Posted by dWj | Report as abusive

“in my own NYC neighborhood, for instance, there is tragic human suffering right now”

I clicked through the article… I have to be honest… on day 4 it seems much less serious then the ice storm that largely destroyed the electric grid in my state in 1991. My family spent 12 days without power in the heart of the states 2nd largest population center. It was also January rather than November and 400 miles north.

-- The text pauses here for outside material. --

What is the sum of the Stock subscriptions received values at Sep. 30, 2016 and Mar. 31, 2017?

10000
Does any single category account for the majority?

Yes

I don’t for a minute mean to diminish the hardship people are facing. To me “tragic human suffering” means the Syrian army launching artillery and airstrikes against population centers or the Japan tsunami which killed 18,000+ rather than Sandy which stole, so far,

Posted by y2kurtus | Report as abusive

no one has to buy gas at a given price, and no one has the right to demand that they be sold gas at a given price. think about it this way… what incentive does a gas station owner have to foot the extra price of having some gas shipped in from out of state if he can’t raise the price? what incentive do people have to not buy gas, that a lot of them don’t truly need, when the price remains the same?

the answer is, beyond altruism, there are none when a single ‘price gouging’ law removes all market forces. sure it works fine when there is plenty of gas to go around. but when the time comes that the gas supply really needs to be rationed as efficiently as possible, there is absolutely no mechanism in place. and so these people wallow in stagnation, and blame who ever the media happens to be scapegoating.

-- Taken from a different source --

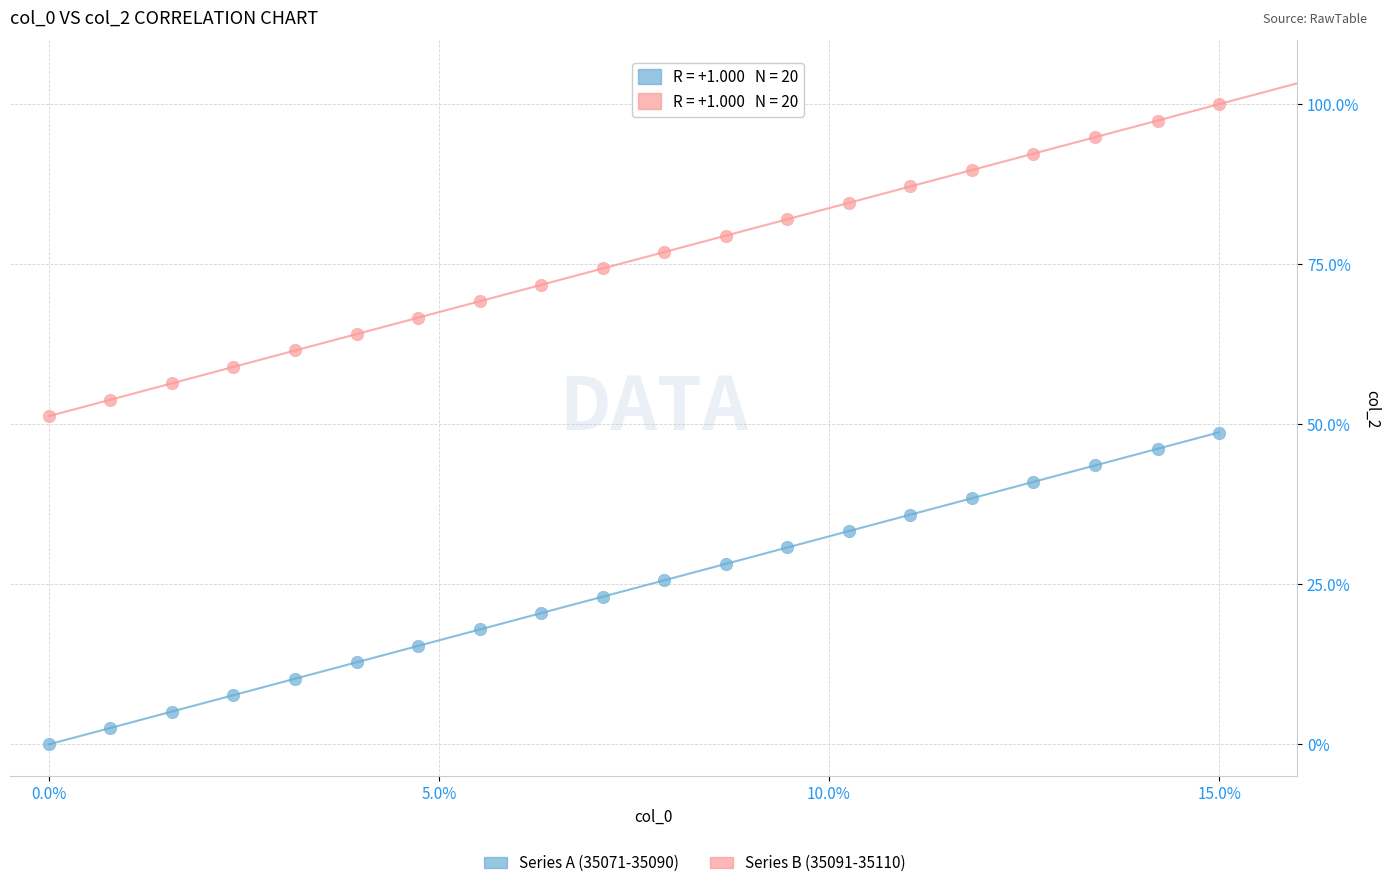

Across all data points, what is the range of Y values (max minus min)?

100.0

there is little to no gas, and you have to wait for hours in cold weather to get it. buy hey, at least its cheap!

Posted by ceanf | Report as abusive

The argument that people with money would benefit if you allowed prices to rise is easily countered by thinking about the status quo.

Rationing, instead of being performed through the natural pricing mechanism, is instead currently being done through:
1.) Allocating to those with an ability to wait in line for 12 hours
2.) Allocating to those who get gasoline before it runs out
3.) Allocating to those who randomly have the right license plate today (a moronic way to allocate resources, totally inefficient).

Who *has* time to wait 12 hours in line? Well, to be frank, I would hazard a guess that to a disproportionate amount it would be people with nothing better to do – i.e. perhaps people on welfare, and retired people – both groups with little important work to get done.

Who *doesn’t* have time to wait 12 hours in line? People who are trying to get the economy going again, i.e. who are busy getting things done so we can all benefit (don’t we want stores stocked, parts ordered, etc. etc.?)

Having a retired person fill up their entire tank with gas just because they have the time to wait in line doesn’t collectively help us much….but if Gas were simply allowed to rise to some natural level, say, $25/gallon, that retired person might think to themselves…

“hmmm, I guess I can get by on three gallons for a few days…I’ll just buy three gallons for $75.00″.

…and there’d be more for everyone else (such as people running off to a job to get something done so we can all benefit.)

Also note that if you allowed prices to rise, it’s as John Stossel just said recently – it’s like sending up a flare saying “Bring gasoline here” – which helps ameliorate the supply problem further. I’m up north but I would happily drive 20 gallons down there myself if I could get $25/gallon for them! But I’m sure not going to bother for $4.00 a gallon.

Posted by Ted5678 | Report as abusive

@ceanf has a good point. While paying a couple extra dollars per gallon for a couple weeks won’t kill anybody’s budget (might cost them $50 or $100?), it would be a HUGE incentive to ship in supplies. You would have gasoline trucks lining up on the highways for the chance to dump their contents at that kind of a markup (in what is normally a slim-margin distribution business).

Both supply and demand are potentially elastic, and in the absence of a real shortage a modest shift in price ought to rapidly cure any imbalance.